Without the pictures, set down everything in the listing exactly.

- [Exercise material]

*** Block opens ***

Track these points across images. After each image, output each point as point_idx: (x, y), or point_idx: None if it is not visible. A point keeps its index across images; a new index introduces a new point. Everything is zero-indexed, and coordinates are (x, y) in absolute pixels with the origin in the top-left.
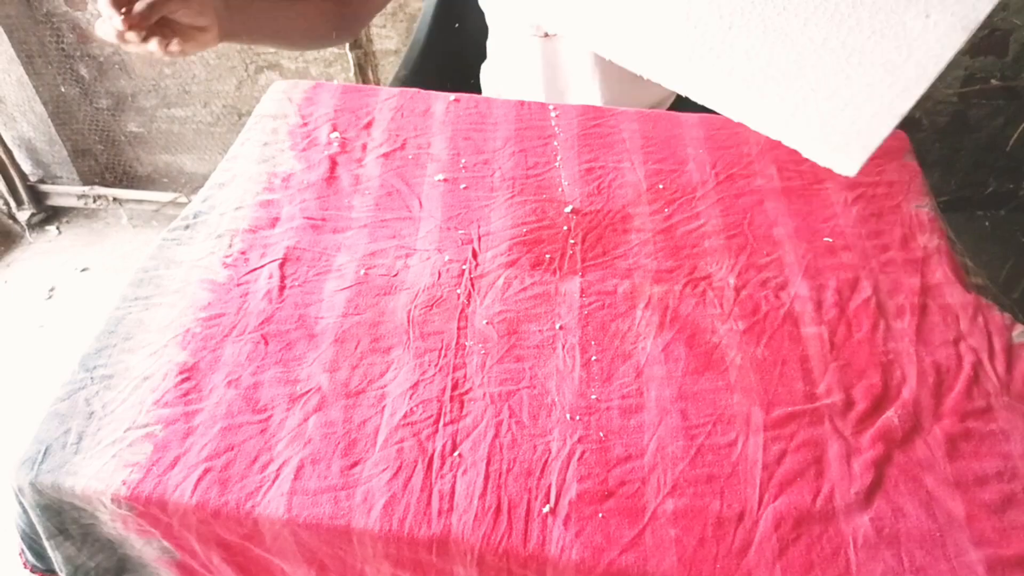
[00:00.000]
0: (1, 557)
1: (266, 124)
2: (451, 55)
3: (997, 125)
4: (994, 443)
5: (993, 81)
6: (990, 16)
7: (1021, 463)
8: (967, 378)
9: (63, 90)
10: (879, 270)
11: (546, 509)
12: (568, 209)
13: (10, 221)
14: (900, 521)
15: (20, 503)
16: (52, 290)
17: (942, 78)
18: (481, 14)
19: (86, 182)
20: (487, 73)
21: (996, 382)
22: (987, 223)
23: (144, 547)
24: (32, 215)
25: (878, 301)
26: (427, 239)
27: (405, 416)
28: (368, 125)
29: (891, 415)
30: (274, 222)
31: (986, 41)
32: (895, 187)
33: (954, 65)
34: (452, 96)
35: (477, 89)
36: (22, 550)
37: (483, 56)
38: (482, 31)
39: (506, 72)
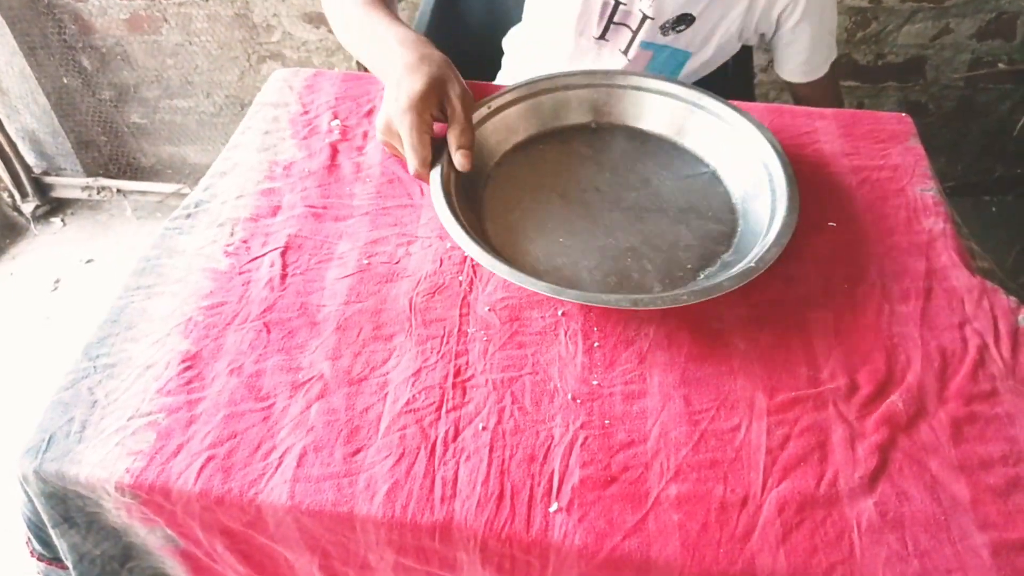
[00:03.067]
0: (8, 546)
1: (267, 113)
2: (452, 45)
3: (1004, 110)
4: (999, 427)
5: (1000, 65)
6: None
7: None
8: (972, 362)
9: (66, 81)
10: (884, 254)
11: (549, 495)
12: None
13: (15, 213)
14: (904, 505)
15: (25, 492)
16: (57, 282)
17: (949, 62)
18: (482, 5)
19: (90, 174)
20: (513, 55)
21: (1001, 366)
22: (994, 208)
23: (148, 535)
24: (37, 207)
25: (883, 285)
26: (429, 226)
27: (407, 403)
28: (369, 113)
29: (895, 399)
30: (275, 210)
31: (993, 24)
32: (899, 171)
33: (961, 49)
34: None
35: (477, 78)
36: (28, 539)
37: (483, 47)
38: (483, 22)
39: (537, 64)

*** Block closes ***

- [Your solution]
Track these points across images. After each image, output each point as point_idx: (x, y), or point_idx: None if it is not visible. A point keeps its index across images; a new index introduces a new point. Everything is zero-indexed, and coordinates are (x, y) in absolute pixels with the origin in the top-left.
[00:00.000]
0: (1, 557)
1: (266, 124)
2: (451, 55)
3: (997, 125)
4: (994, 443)
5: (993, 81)
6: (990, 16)
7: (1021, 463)
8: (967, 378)
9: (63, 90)
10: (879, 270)
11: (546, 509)
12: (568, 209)
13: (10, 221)
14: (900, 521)
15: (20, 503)
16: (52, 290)
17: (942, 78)
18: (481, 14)
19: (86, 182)
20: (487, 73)
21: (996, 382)
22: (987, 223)
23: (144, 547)
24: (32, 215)
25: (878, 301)
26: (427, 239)
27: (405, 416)
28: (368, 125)
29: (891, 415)
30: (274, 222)
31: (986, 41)
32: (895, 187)
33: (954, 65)
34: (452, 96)
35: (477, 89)
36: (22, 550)
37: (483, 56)
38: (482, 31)
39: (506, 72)
[00:03.067]
0: (8, 546)
1: (267, 113)
2: (452, 45)
3: (1004, 110)
4: (999, 427)
5: (1000, 65)
6: None
7: None
8: (972, 362)
9: (66, 81)
10: (884, 254)
11: (549, 495)
12: None
13: (15, 213)
14: (904, 505)
15: (25, 492)
16: (57, 282)
17: (949, 62)
18: (482, 5)
19: (90, 174)
20: (513, 55)
21: (1001, 366)
22: (994, 208)
23: (148, 535)
24: (37, 207)
25: (883, 285)
26: (429, 226)
27: (407, 403)
28: (369, 113)
29: (895, 399)
30: (275, 210)
31: (993, 24)
32: (899, 171)
33: (961, 49)
34: None
35: (477, 78)
36: (28, 539)
37: (483, 47)
38: (483, 22)
39: (537, 64)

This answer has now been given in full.